What you need to do
Across the whole listing, filter for the string "evidence" and copy every line that has it.

Information provided
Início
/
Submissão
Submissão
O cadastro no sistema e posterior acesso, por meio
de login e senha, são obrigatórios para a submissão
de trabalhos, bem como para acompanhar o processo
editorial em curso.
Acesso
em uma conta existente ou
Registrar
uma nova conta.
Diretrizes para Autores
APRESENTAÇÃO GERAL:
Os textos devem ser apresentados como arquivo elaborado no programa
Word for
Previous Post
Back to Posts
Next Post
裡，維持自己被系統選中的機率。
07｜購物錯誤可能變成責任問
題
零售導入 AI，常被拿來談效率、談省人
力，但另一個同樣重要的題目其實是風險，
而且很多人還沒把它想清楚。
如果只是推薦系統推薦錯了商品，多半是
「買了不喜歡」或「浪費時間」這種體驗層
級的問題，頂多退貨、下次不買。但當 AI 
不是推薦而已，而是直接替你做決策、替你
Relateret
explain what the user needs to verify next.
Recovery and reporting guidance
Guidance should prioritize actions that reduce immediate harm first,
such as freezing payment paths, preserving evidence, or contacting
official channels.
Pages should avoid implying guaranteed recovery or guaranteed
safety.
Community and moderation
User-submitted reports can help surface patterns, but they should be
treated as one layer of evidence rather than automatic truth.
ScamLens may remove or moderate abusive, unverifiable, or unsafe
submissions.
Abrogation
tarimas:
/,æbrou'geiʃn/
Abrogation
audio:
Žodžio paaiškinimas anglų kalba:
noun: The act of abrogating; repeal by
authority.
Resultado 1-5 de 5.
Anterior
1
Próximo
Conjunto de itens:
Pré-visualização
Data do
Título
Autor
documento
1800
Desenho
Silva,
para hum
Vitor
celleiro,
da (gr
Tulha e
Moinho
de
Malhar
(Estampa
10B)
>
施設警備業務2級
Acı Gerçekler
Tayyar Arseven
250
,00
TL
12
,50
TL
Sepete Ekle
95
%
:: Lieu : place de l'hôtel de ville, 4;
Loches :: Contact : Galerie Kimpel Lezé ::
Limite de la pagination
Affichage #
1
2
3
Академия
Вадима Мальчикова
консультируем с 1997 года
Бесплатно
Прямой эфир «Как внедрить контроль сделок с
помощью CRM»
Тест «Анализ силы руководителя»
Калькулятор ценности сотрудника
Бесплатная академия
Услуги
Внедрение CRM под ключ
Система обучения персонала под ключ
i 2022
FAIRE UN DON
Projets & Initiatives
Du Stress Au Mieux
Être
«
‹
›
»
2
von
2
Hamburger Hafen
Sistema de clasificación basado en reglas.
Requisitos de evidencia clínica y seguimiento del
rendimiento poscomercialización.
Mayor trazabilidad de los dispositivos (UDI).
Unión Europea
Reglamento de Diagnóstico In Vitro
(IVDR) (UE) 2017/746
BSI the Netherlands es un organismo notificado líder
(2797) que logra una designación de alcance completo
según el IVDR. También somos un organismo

Solution for this task
such as freezing payment paths, preserving evidence, or contacting
treated as one layer of evidence rather than automatic truth.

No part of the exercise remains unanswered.